Au cas d’espèce, Mme [B] a été informée dans le Document d’Informations Clés que la période recommandée de détention des parts de la SCPI était d’au moins 8 ans, la plaquette de présentation de la SCPI rappelant également que « l’horizon de ce placement » était de 8 ans.
Dans le bulletin de souscription signé le 27 mars 2023, elle a d’ailleurs précisé que son « horizon » dans le cadre de ce placement était d’une durée supérieure à 8 ans.
Par conséquent, la perte de chance de ne pas investir dans la SCPI, si la demanderesse avait été dûment informée du coût d’un retrait anticipé, est nécessairement limitée, alors qu’elle souhaitait procéder à un investissement à long terme.
Au surplus, dans sa demande de retrait de parts, Mme [B] a indiqué comme motif qu’il s’agissait d’une : « modification de sa stratégie patrimoniale ». Elle ne précise pas dans ses écritures les raisons de cette modification, alors qu’il lui a été pourtant conseillé un produit à long terme correspondant sur ce point à ses attentes.
La perte de chance sera donc limitée à 20 % des frais supportés, soit la somme de 7 619,61 euros.
La société MEILLEURTAUX PLACEMENT sera condamnée au paiement de cette somme, avec intérêts au taux légal à compter de la mise en demeure du 11 juin 2024.
S’agissant du préjudice moral, Mme [B] ne rapporte pas la preuve que son arrêt de travail de trois jours, du 12 au 14 août 2024, serait lié au présent litige.
Par ailleurs, il n’existe pas un lien de causalité suffisant entre son inscription au FICP, à la suite d’un incident de paiement dans le remboursement du prêt souscrit pour financer le placement litigieux, et le fait qu’il lui ait été imputé des frais consécutifs à son retrait anticipé dudit placement. En effet, il n’est pas établi que le paiement de l’indemnité mise à la charge de la requérante serait, à lui seul, à l’origine de cet incident de paiement.
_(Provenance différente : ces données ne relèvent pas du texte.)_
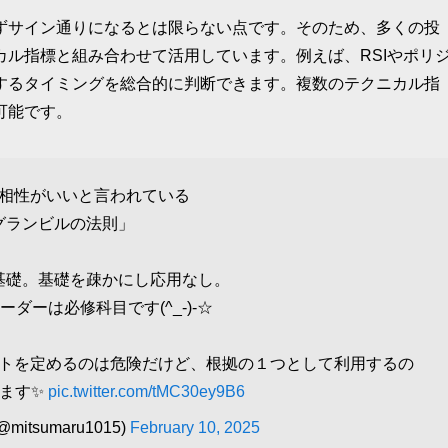
ずサイン通りになるとは限らない点です。そのため、多くの投
ル指標と組み合わせて活用しています。例えば、RSIやポリ
するタイミングを総合的に判断できます。複数のテクニカル指
可能です。
相性がいいと言われている
グランビルの法則」
基礎。基礎を疎かにし応用なし。
ーダーは必修科目です(^_-)-☆
トを定めるのは危険だけど、根拠の１つとして利用するの
います✨
pic.twitter.com/tMC30ey9B6
itsumaru1015)
February 10, 2025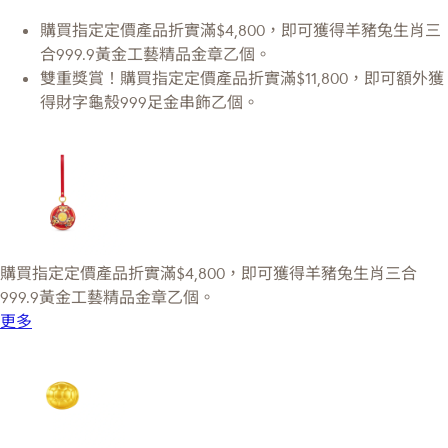
購買指定定價產品折實滿$4,800，即可獲得羊豬兔生肖三
合999.9黃金工藝精品金章乙個。
雙重獎賞！購買指定定價產品折實滿$11,800，即可額外獲
得財字龜殼999足金串飾乙個。
購買指定定價產品折實滿$4,800，即可獲得羊豬兔生肖三合
999.9黃金工藝精品金章乙個。
更多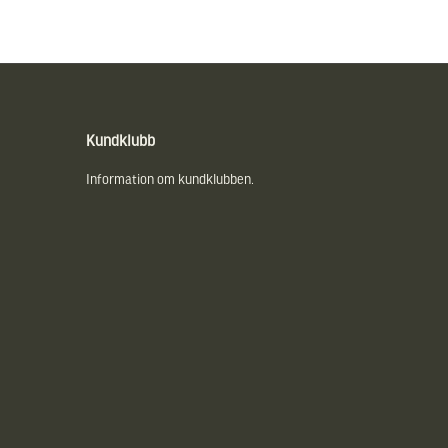
Kundklubb
Information om kundklubben.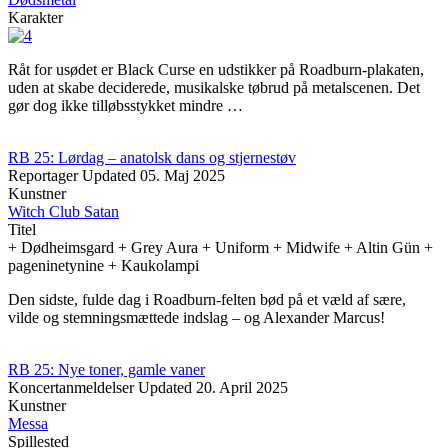
Karakter
Råt for usødet er Black Curse en udstikker på Roadburn-plakaten,
uden at skabe deciderede, musikalske tøbrud på metalscenen. Det
gør dog ikke tilløbsstykket mindre …
RB 25: Lørdag – anatolsk dans og stjernestøv
Reportager
Updated
05. Maj 2025
Kunstner
Witch Club Satan
Titel
+ Dødheimsgard + Grey Aura + Uniform + Midwife + Altin Gün +
pageninetynine + Kaukolampi
Den sidste, fulde dag i Roadburn-felten bød på et væld af sære,
vilde og stemningsmættede indslag – og Alexander Marcus!
RB 25: Nye toner, gamle vaner
Koncertanmeldelser
Updated
20. April 2025
Kunstner
Messa
Spillested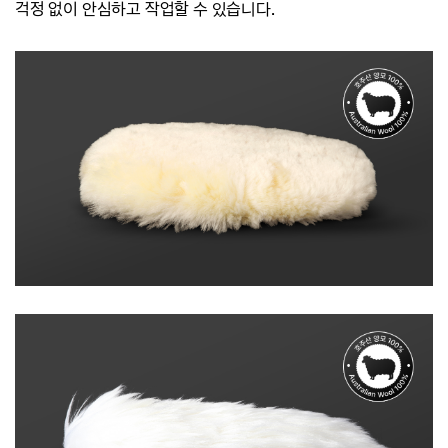
걱정 없이 안심하고 작업할 수 있습니다.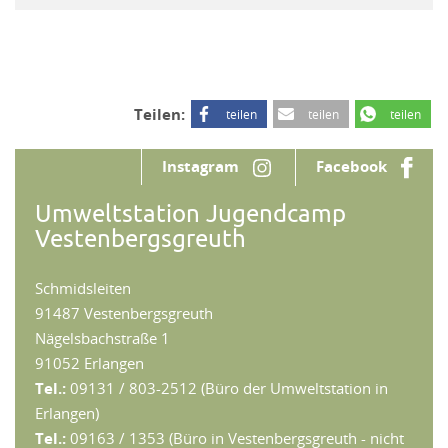
Teilen:
teilen
teilen
teilen
Instagram
Facebook
Umweltstation Jugendcamp
Vestenbergsgreuth
Schmidsleiten
91487 Vestenbergsgreuth
Nägelsbachstraße 1
91052 Erlangen
Tel.:
09131 / 803-2512 (Büro der Umweltstation in
Erlangen)
Tel.:
09163 / 1353 (Büro in Vestenbergsgreuth - nicht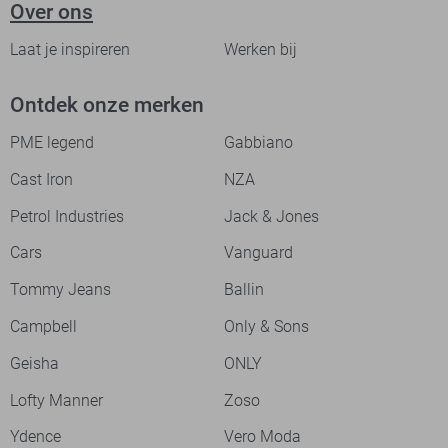
Over ons
Laat je inspireren
Werken bij
Ontdek onze merken
PME legend
Gabbiano
Cast Iron
NZA
Petrol Industries
Jack & Jones
Cars
Vanguard
Tommy Jeans
Ballin
Campbell
Only & Sons
Geisha
ONLY
Lofty Manner
Zoso
Ydence
Vero Moda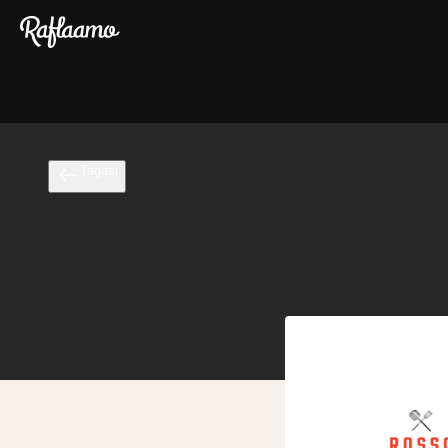
Liigu peamise sisu juurde
Tagasi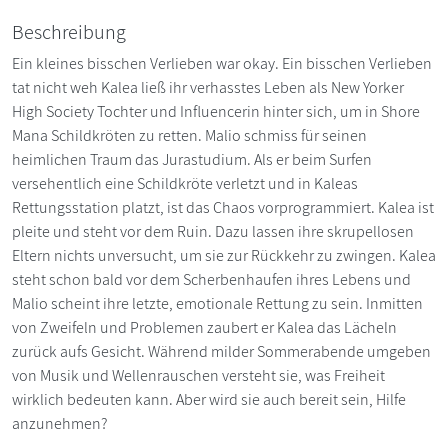
Beschreibung
Ein kleines bisschen Verlieben war okay. Ein bisschen Verlieben
tat nicht weh Kalea ließ ihr verhasstes Leben als New Yorker
High Society Tochter und Influencerin hinter sich, um in Shore
Mana Schildkröten zu retten. Malio schmiss für seinen
heimlichen Traum das Jurastudium. Als er beim Surfen
versehentlich eine Schildkröte verletzt und in Kaleas
Rettungsstation platzt, ist das Chaos vorprogrammiert. Kalea ist
pleite und steht vor dem Ruin. Dazu lassen ihre skrupellosen
Eltern nichts unversucht, um sie zur Rückkehr zu zwingen. Kalea
steht schon bald vor dem Scherbenhaufen ihres Lebens und
Malio scheint ihre letzte, emotionale Rettung zu sein. Inmitten
von Zweifeln und Problemen zaubert er Kalea das Lächeln
zurück aufs Gesicht. Während milder Sommerabende umgeben
von Musik und Wellenrauschen versteht sie, was Freiheit
wirklich bedeuten kann. Aber wird sie auch bereit sein, Hilfe
anzunehmen?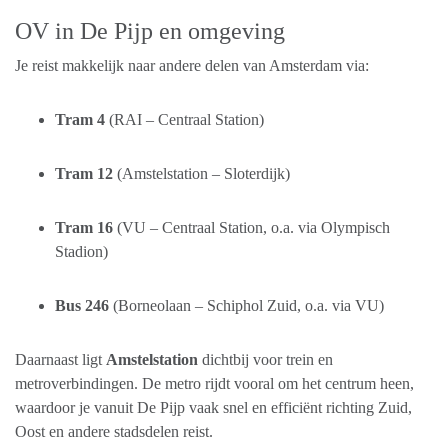
OV in De Pijp en omgeving
Je reist makkelijk naar andere delen van Amsterdam via:
Tram 4
(RAI – Centraal Station)
Tram 12
(Amstelstation – Sloterdijk)
Tram 16
(VU – Centraal Station, o.a. via Olympisch
Stadion)
Bus 246
(Borneolaan – Schiphol Zuid, o.a. via VU)
Daarnaast ligt
Amstelstation
dichtbij voor trein en
metroverbindingen. De metro rijdt vooral om het centrum heen,
waardoor je vanuit De Pijp vaak snel en efficiënt richting Zuid,
Oost en andere stadsdelen reist.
Il ne sera donc pas fait droit à la demande formée au titre du préjudice moral.
Sur les autres demandes :
Au titre des frais exposés et non compris dans les dépens, la société MEILLEURTAUX PLACEMENT sera condamnée à payer la somme de 2 000 euros.
Aucune considération ne justifie d’écarter l’exécution provisoire de droit.
PAR CES MOTIFS
Le tribunal, statuant publiquement, par jugement contradictoire et en premier ressort, par mise à disposition au greffe,
CONDAMNE la SAS MEILLEURTAUX PLACEMENT à payer à Mme [I] [B] la somme de 7 619,61 euros, avec intérêts au taux légal à compter du 11 juin 2024, en réparation de la perte de chance de ne pas acquérir des parts dans la SCPI SOFIDY EUROPE INVEST ;
DÉBOUTE Mme [I] [B] du surplus de ses demandes ;
CONDAMNE la SAS MEILLEURTAUX PLACEMENT aux dépens, ainsi qu’à payer à Mme [I] [B] la somme de 2 000 euros au titre de l’article 700 du code de procédure civile.